AUFGABENDETAILS => Schreibe den Text zum Rauchfangkehrergewerbe nach seinem letzten Satz weiter.

Bearbeiter: Barbara Tuma

RL 2006/123/EG: Art 10, Art 15

Die RL 2006/123/EG (DienstleistungsRL) ist auf die Ausübung des Rauchfangkehrergewerbes insgesamt anwendbar, und zwar auch auf die Erfüllung von Aufgaben der „Feuerpolizei“; diese sind nämlich nicht iSd Ausnahmeregelung des Art 2 Abs 2 Buchst i der RL 2006/123/EG „mit der Ausübung hoheitlicher Gewalt verbunden“, sondern allenfalls mit der Erfüllung einer „Dienstleistung von allgemeinem wirtschaftlichen Interesse“ iSd Art 15 Abs 4 der RL 2006/123/EG.

Nach Art 10 Abs 4 und Art 15 Abs 1 bis 3 RL 2006/123/EG dürfte eine nationale Regelung die Genehmigung für die Ausübung des Rauchfangkehrergewerbes grundsätzlich nur dann auf ein bestimmtes geografisches Gebiet beschränken, wenn diese Regelung in kohärenter und systematischer Weise das Ziel des Schutzes der öffentlichen Gesundheit verfolgt. Ob dies der Fall ist, muss das nationale Gericht prüfen, wird vom EuGH konkret bezogen auf den hier anwendbaren § 123 GewO idF vor BGBl I 2015/48 jedoch bezweifelt.

Kommt das nationale Gericht allerdings zur Auffassung, dass die Aufgaben der „Feuerpolizei“ mit einer „Dienstleistung von allgemeinem wirtschaftlichen Interesse“ verbunden sind, kommt Art 15 Abs 4 RL 2006/123/EG zur Anwendung; danach wäre eine territoriale Beschränkung zulässig, soweit sie für die Erfüllung dieser Aufgaben unter Bedingungen eines wirtschaftlichen Gleichgewichts erforderlich und verhältnismäßig ist. In diesem Zusammenhang muss allerdings auch geprüft werden, ob die anderen, privatwirtschaftlichen Tätigkeiten mit den Aufgaben der „Feuerpolizei“ in trennbarem oder untrennbarem Zusammenhang stehen.

EuGH 23. 12. 2015, C-293/14, Hiebler

Zu den Schlussanträgen des Generalanwalts vom 16. 7. 2015 siehe LN Rechtsnews 19890 vom 17. 7. 2015 = RdW 2015/489.

Zum Vorabentscheidungsersuchen OGH 20. 5. 2014, 4 Ob 31/14h, siehe LN Rechtsnews 17463 vom 16. 6. 2014.

EXTRAHIERTE INFORMATIONEN =>
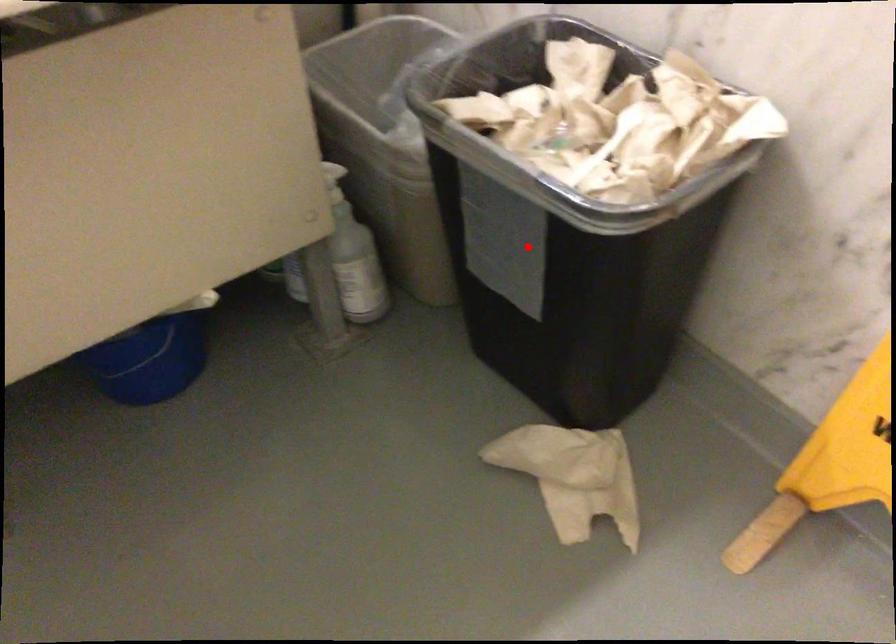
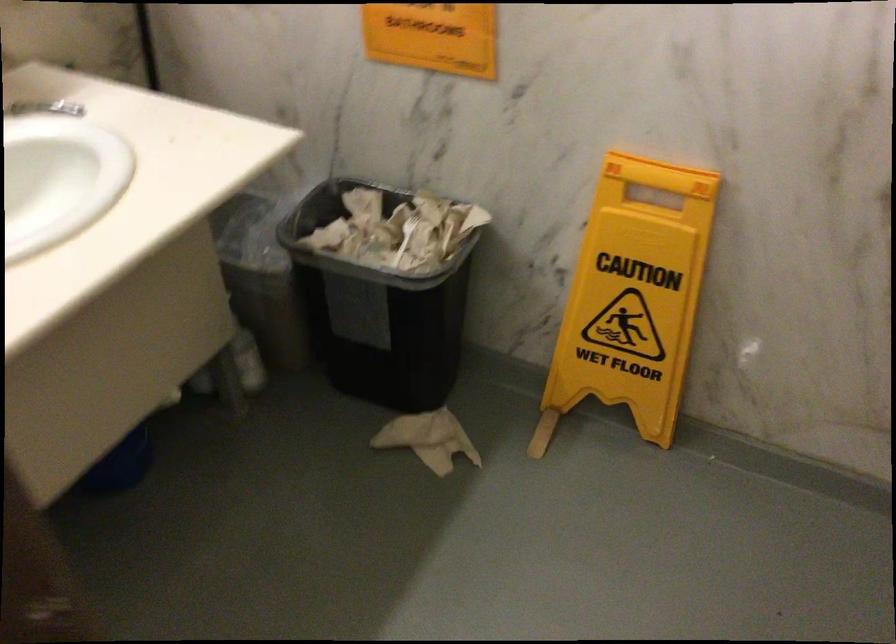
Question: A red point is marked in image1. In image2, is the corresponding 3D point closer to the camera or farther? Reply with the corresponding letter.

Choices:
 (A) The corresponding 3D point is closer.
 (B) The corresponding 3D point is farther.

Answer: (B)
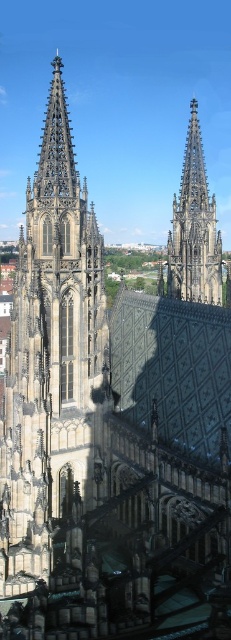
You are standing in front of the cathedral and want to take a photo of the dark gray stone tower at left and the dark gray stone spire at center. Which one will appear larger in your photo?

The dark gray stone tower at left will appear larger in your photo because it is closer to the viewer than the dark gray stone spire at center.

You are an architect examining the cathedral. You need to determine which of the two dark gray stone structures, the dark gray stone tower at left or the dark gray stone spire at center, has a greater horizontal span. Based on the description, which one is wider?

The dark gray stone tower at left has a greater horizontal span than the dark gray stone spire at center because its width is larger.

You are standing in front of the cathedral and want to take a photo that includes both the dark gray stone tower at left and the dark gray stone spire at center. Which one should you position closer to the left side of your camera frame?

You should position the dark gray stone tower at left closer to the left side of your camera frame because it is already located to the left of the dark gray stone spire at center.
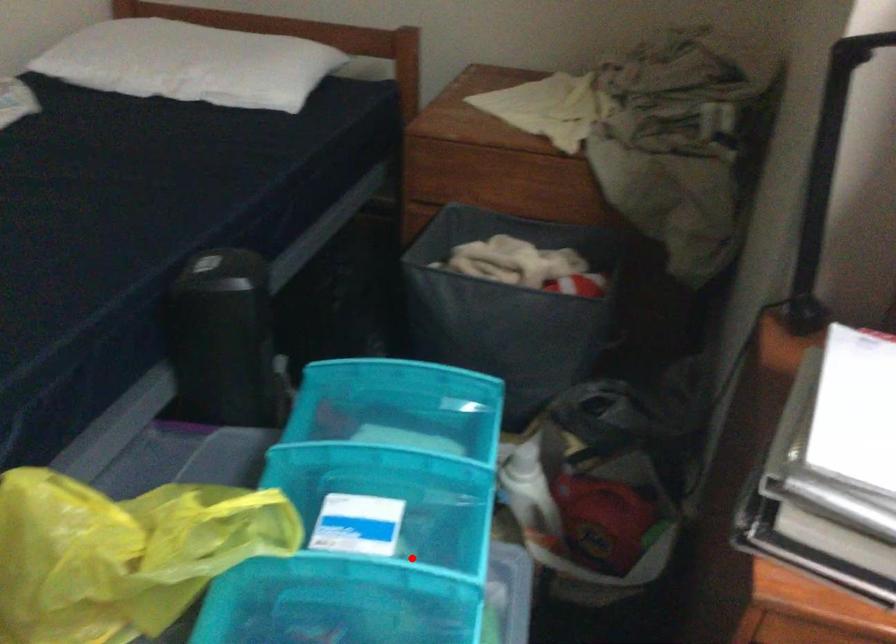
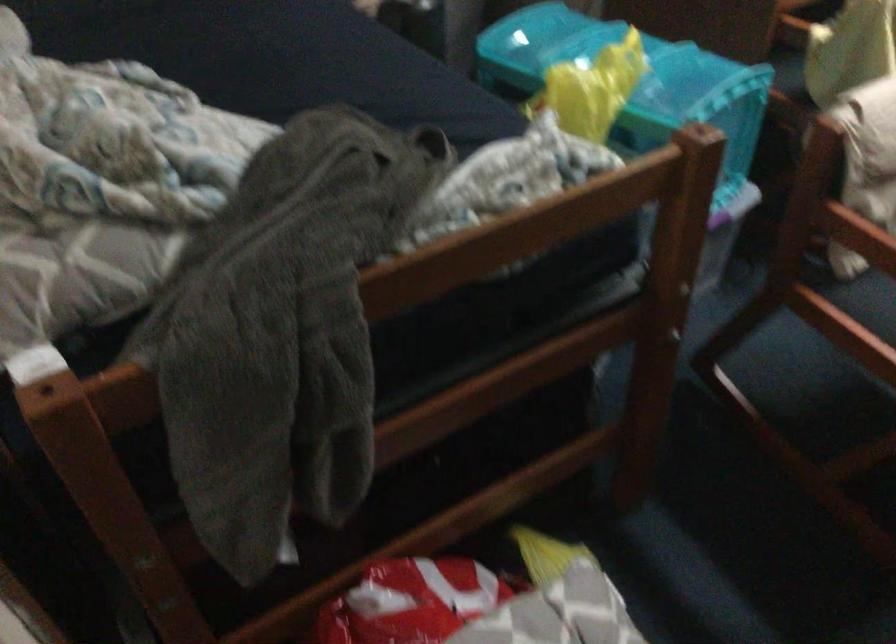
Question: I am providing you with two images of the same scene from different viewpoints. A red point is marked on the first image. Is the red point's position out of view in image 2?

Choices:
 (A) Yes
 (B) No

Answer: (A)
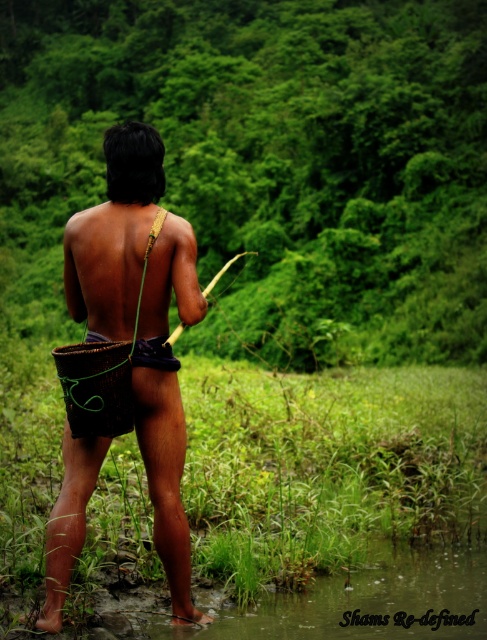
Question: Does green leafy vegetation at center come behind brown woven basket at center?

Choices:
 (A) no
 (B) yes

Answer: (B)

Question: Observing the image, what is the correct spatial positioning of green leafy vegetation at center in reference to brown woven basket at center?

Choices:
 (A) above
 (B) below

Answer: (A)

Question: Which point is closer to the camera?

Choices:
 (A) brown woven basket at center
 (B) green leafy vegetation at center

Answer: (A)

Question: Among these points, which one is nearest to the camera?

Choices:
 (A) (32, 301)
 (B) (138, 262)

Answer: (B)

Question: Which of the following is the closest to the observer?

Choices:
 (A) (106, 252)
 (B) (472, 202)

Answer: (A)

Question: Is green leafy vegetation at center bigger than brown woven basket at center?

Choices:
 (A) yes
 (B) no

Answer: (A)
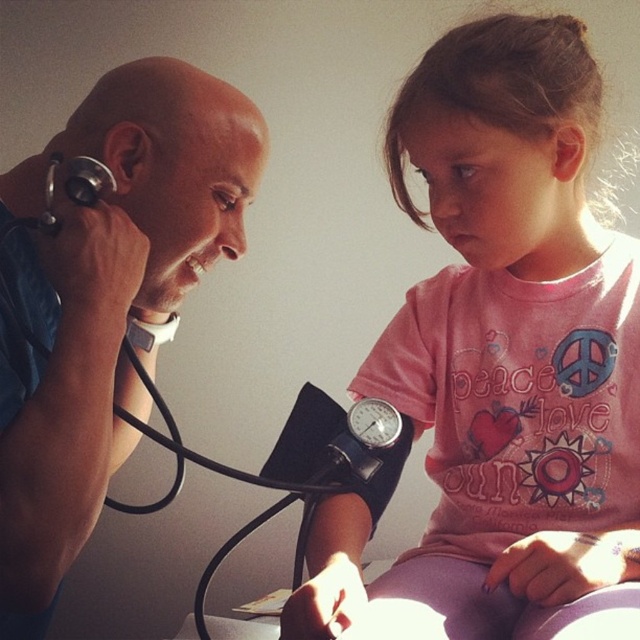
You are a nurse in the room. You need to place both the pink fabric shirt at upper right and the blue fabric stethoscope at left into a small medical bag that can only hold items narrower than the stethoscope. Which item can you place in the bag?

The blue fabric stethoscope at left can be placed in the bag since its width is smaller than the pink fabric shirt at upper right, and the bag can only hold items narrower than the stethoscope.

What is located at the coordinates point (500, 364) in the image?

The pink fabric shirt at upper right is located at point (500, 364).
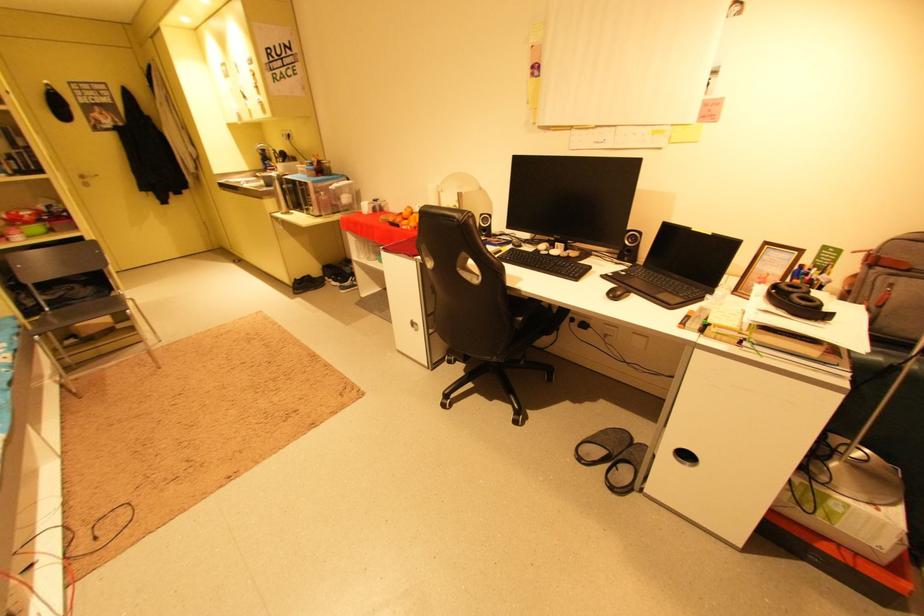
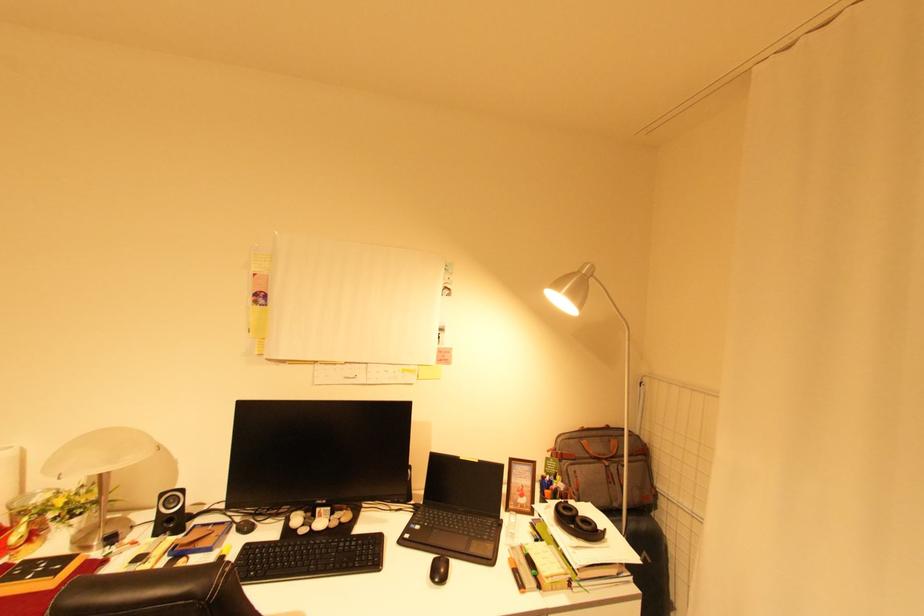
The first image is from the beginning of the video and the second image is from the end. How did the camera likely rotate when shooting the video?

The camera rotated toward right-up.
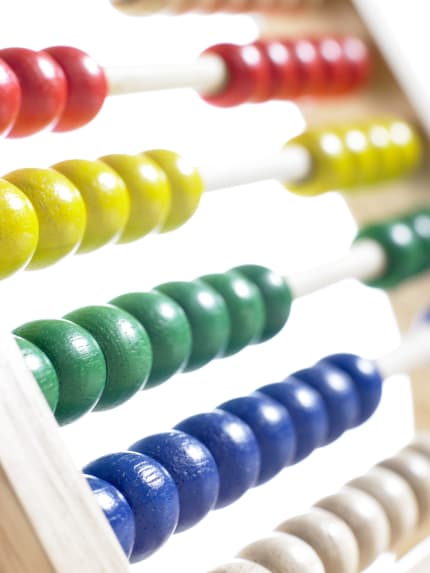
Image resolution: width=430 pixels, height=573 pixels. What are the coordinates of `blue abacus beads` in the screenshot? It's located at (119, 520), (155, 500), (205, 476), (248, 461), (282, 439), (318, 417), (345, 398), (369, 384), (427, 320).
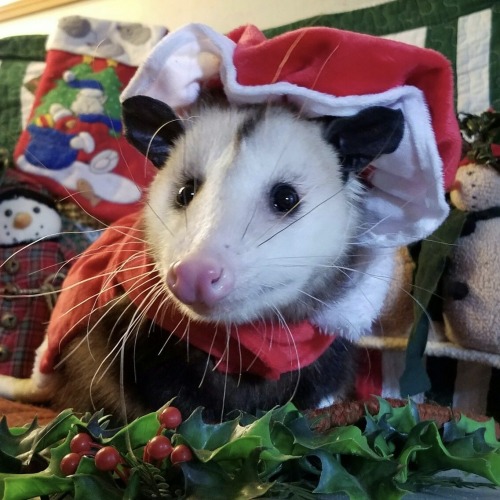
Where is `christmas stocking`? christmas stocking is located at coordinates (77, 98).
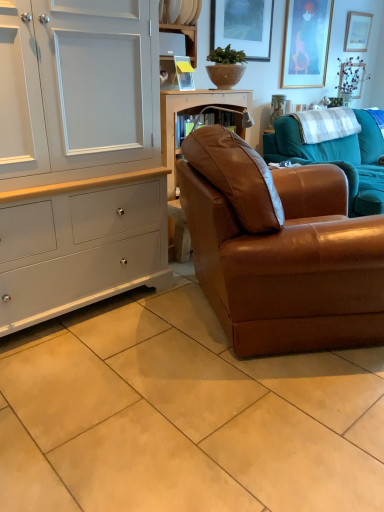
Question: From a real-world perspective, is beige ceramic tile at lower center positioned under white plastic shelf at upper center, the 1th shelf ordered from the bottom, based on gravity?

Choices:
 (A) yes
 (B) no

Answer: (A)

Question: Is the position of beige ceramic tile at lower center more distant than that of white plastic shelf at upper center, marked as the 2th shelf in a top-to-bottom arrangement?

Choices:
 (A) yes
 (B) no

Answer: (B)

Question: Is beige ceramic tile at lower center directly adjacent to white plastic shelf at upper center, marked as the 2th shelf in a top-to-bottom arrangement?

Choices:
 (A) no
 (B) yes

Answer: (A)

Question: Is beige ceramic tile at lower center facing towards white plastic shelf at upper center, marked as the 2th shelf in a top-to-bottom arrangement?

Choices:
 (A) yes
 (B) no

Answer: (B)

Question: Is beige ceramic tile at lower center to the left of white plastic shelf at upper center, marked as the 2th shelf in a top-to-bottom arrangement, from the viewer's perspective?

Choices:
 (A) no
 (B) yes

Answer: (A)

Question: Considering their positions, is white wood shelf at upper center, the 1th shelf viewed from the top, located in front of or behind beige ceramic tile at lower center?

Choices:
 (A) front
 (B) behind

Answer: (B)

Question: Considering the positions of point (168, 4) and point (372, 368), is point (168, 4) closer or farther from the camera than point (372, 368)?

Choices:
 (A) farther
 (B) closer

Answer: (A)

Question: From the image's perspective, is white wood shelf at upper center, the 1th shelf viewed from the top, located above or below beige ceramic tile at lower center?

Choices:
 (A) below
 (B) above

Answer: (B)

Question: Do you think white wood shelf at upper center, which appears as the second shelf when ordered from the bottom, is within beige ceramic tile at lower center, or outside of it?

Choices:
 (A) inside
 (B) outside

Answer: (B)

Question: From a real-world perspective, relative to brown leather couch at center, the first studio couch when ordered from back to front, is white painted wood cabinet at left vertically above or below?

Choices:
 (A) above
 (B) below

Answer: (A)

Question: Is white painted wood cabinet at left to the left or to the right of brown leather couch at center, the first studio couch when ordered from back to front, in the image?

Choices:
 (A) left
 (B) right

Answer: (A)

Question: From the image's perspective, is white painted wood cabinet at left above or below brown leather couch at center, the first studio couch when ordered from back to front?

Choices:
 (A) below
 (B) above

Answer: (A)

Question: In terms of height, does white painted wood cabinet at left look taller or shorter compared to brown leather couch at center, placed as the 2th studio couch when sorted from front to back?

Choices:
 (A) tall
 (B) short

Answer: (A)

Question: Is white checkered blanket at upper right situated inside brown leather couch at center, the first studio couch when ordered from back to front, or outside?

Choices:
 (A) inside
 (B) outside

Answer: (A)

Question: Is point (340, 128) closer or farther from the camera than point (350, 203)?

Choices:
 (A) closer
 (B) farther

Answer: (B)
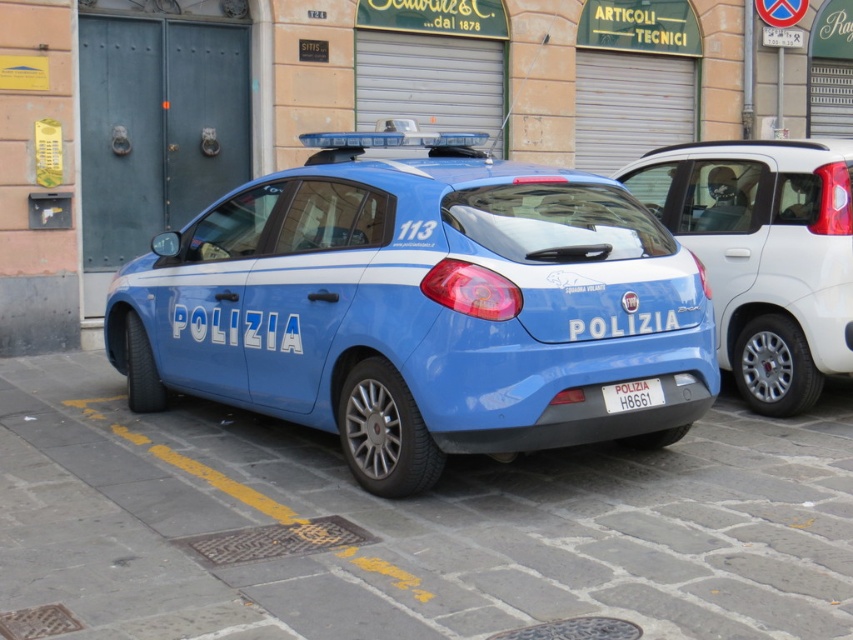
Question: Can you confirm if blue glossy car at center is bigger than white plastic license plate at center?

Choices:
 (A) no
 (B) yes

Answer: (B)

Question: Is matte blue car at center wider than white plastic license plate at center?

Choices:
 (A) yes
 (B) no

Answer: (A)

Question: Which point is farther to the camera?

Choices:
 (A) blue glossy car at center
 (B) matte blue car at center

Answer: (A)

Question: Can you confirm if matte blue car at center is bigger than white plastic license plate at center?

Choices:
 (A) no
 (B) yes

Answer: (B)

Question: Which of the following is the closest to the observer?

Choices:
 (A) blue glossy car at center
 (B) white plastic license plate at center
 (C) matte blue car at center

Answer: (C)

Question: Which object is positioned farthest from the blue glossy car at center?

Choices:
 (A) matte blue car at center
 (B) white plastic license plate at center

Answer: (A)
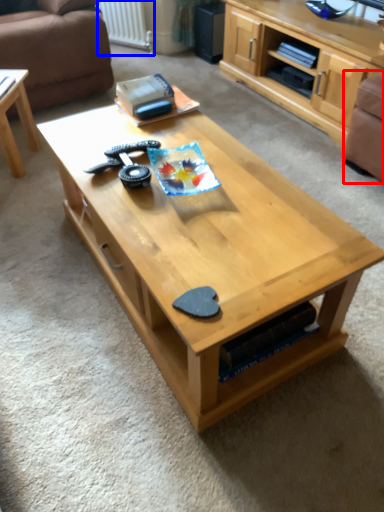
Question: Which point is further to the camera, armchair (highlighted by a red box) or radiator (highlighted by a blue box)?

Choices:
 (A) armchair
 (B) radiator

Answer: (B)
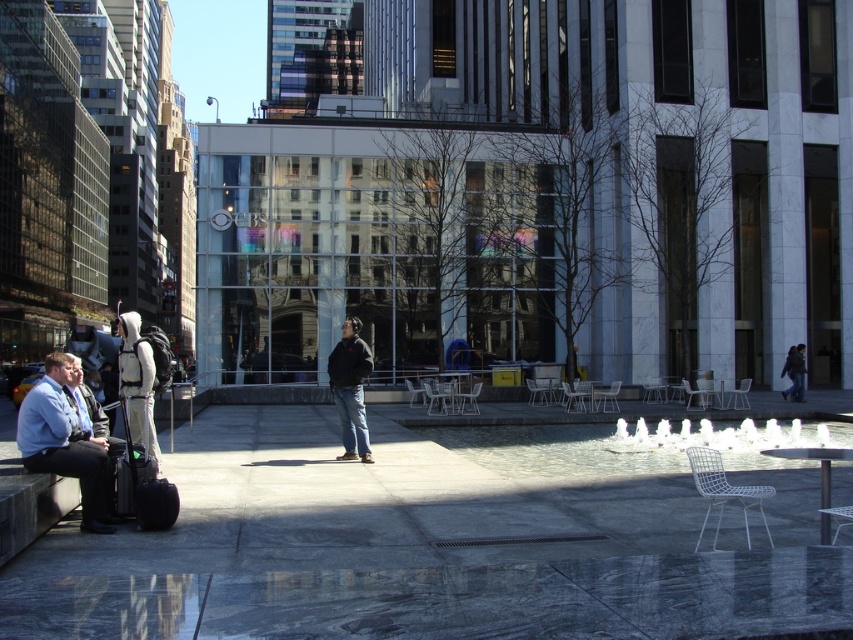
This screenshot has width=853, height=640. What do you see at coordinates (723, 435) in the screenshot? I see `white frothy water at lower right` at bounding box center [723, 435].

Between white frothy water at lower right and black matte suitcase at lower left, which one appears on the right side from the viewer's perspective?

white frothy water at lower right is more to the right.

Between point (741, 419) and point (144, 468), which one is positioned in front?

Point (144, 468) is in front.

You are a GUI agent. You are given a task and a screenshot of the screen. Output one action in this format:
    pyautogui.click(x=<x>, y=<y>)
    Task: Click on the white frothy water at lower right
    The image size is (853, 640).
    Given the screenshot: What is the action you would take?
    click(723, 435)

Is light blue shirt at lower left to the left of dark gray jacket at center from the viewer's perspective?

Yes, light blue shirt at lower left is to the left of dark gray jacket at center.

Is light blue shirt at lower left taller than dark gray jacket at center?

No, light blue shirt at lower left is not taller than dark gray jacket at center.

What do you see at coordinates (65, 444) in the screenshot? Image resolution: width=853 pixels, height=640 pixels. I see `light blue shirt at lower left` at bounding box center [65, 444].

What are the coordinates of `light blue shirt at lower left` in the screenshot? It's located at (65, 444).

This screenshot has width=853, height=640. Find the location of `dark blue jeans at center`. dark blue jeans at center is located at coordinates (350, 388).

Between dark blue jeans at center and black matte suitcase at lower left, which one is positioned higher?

ERGEBNIS =>
Anmerkung:

Im Hinblick auf das Vorabentscheidungsersuchen des OGH wurde die GewO 1994 in der Zwischenzeit geändert (BGBl I 2015/48, LN Rechtsnews 19362 vom 23. 4. 2015).

Entscheidung

Kohärente Zielverfolgung fraglich

Im Zusammenhang mit der Beurteilung einer Gebietsbeschränkung im Lichte von Art 10 Abs 4 und Art 15 Abs 1, Abs 2 Buchst a und Abs 3 der RL 2006/123/EG weist der EuGH in seinen Entscheidungsgründen ua darauf hin, dass der hier konkret anwendbare § 123 GewO idF vor BGBl I 2015/48 die Abgrenzung der geografischen Gebiete nicht unmittelbar festlegt und für diese Abgrenzung nicht mittels kohärenter Kriterien einen Rahmen mit dem Ziel festlegt, eine gleichmäßige Verteilung der Wahrnehmung sowohl der privatwirtschaftlichen Tätigkeiten als auch der Aufgaben der „Feuerpolizei“ durch die Rauchfangkehrer in diesen Gebieten sicherzustellen. Obwohl die territoriale Beschränkung auf die Ausübung des Rauchfangkehrergewerbes in seiner Gesamtheit abziele, statuiere nämlich die nationale Regelung als einziges Kriterium für die gebietsweise Abgrenzung das Kriterium einer Mindestzahl von Rauchfangkehrern, deren wirtschaftliche Lebensfähigkeit innerhalb jedes Gebiets gewährleistet werden soll, um eine zweckmäßige Wahrnehmung der Aufgaben der „Feuerpolizei“ sicherzustellen, ohne in irgendeiner Weise die privatwirtschaftlichen Tätigkeiten zu berücksichtigen, die im Übrigen den wichtigsten Teil der Ausübung des Rauchfangkehrergewerbes darstellen.

Daher besteht nach Ansicht des EuGH die Gefahr, dass bei der Umsetzung des § 123 GewO keine gleichmäßige Verteilung der Ausübung der privatwirtschaftlichen Rauchfangkehrertätigkeiten über das gesamte betroffene Gebiet und somit auch kein entsprechendes Niveau des Schutzes der öffentlichen Gesundheit auf der Gesamtheit dieses Gebiets sichergestellt ist.

Unter diesen Umständen scheint § 123 GewO nach Auffassung des EuGH - vorbehaltlich der detaillierten Prüfung durch den OGH - das Ziel des Schutzes der öffentlichen Gesundheit nicht in kohärenter und systematischer Weise zu verfolgen.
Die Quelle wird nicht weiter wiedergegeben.